Anesthesia awareness or unintended intraoperative awareness happens rarely – to about one or two out of 1,000 surgery patients - but it does happen. During surgery, patients become aware of things that are happening to them. Patients may feel pain, discomfort, and fear, but they cannot tell anyone what is happening to them as they are paralyzed by anesthesia. The experience is usually painless, and usually is brief, but occasionally it leaves patients deeply traumatized, says Prof. Avidan.

“Anesthesia awareness can be understood as people undergoing general anesthesia and having some sensory stimuli during the procedure – something visual or auditory or painful – which they remember afterward. It is often the case that it is not disturbing, that it is a brief experience, and patient will experience negative psychological consequences and even have posttraumatic stress disorder,” Prof. Avidan told WebMD.

This study is the first major scientific challenge to the monitors, which cost at least $3,000 and require new $16.50 sensors for each procedure. Prof. Avidan enrolled 1,941 patients considered to be at high risk for anesthesia in their randomized study. Risk factors include chronic use of certain drugs and a variety of cardiac and pulmonary problems.

Anesthesia was guided either by bispectral index monitoring (967 patients), targeted to the 40-60 range, or by monitoring end-tidal anesthetic gas concentrations in exhaled breath (974 patients). Based on patients’ answers on whether they had awareness or not, the researchers found that two patients in each group were determined to have had definite anesthesia awareness. The brain monitor group had four additional cases described as “possible” while the second group had one possible case. There was no statistically significant difference between the groups, said lead author Michael S. Avidan.

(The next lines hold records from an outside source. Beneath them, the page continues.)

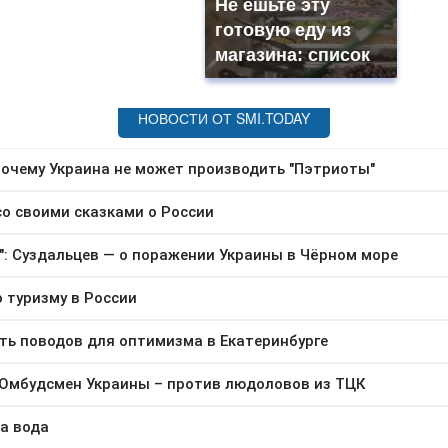
Не ешьте эту
готовую еду из
магазина: список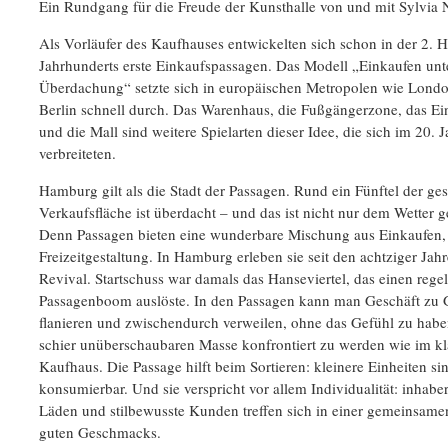
Ein Rundgang für die Freude der Kunsthalle von und mit Sylvia 
Als Vorläufer des Kaufhauses entwickelten sich schon in der 2. H
Jahrhunderts erste Einkaufspassagen. Das Modell „Einkaufen unt
Überdachung“ setzte sich in europäischen Metropolen wie Londo
Berlin schnell durch. Das Warenhaus, die Fußgängerzone, das E
und die Mall sind weitere Spielarten dieser Idee, die sich im 20. 
verbreiteten.
Hamburg gilt als die Stadt der Passagen. Rund ein Fünftel der ge
Verkaufsfläche ist überdacht – und das ist nicht nur dem Wetter g
Denn Passagen bieten eine wunderbare Mischung aus Einkaufen,
Freizeitgestaltung. In Hamburg erleben sie seit den achtziger Jahr
Revival. Startschuss war damals das Hanseviertel, das einen rege
Passagenboom auslöste. In den Passagen kann man Geschäft zu 
flanieren und zwischendurch verweilen, ohne das Gefühl zu haben
schier unüberschaubaren Masse konfrontiert zu werden wie im kl
Kaufhaus. Die Passage hilft beim Sortieren: kleinere Einheiten sin
konsumierbar. Und sie verspricht vor allem Individualität: inhabe
Läden und stilbewusste Kunden treffen sich in einer gemeinsame
guten Geschmacks.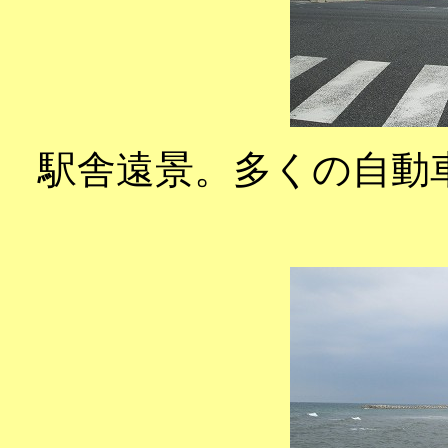
駅舎遠景。多くの自動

“The addition of the BIS-guided protocol did not reduce the frequency of definite or possible awarness,” Dr. Beverly Orser of the University of Toronto wrote in a commentary.

Aspect’s medical director, Dr. Scott Kelley did not welcome the study’s findings saying it does not reflect real-world conditions because doctors do not usually measure exhales gases. He also added that Avidan study fails to assess other important benefits of BIS technology, such as comfort and better recovery from anesthesia.

“It is important to emphasize that the results of this trial should not be extrapolated to patients receiving total intravenous anesthesia, which is considered to be a risk factor for anesthesia awareness. Indeed, BIS monitoring may be useful during total intravenous anesthesia, since it is not presently possible to monitor the blood concentrations of anesthetic agents continuously,” Prof. Avidan wrote in the study.

The findings of the study appeared in the March 13 issue of the New England Journal of Medicine.